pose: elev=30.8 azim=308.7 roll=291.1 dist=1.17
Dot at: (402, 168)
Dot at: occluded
==
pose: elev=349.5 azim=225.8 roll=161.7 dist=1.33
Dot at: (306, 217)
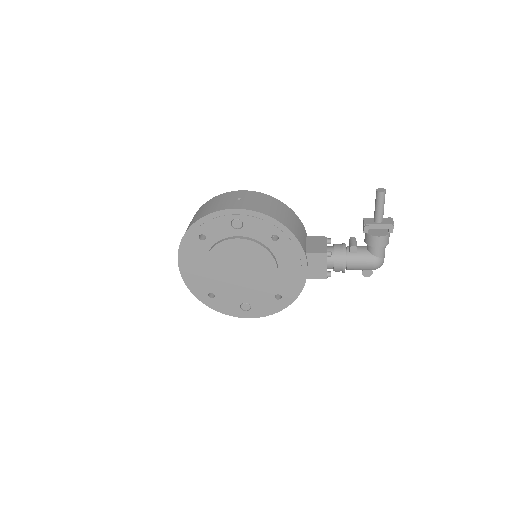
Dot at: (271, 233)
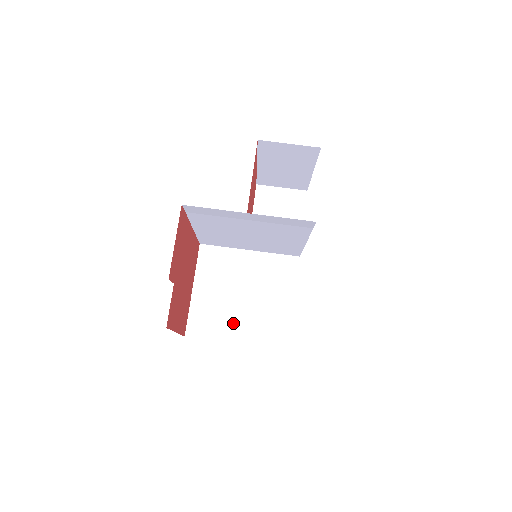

**Task requirements:** Swap "roll" for "bank" in the data from the line with "pose: elev=349.5 azim=225.8" up to and including the line with "Dot at: (271, 233)", and give only those lines with nothing else changed and the pictures left out.

**Written solution:**
pose: elev=349.5 azim=225.8 bank=161.7 dist=1.33
Dot at: (306, 217)
Dot at: (271, 233)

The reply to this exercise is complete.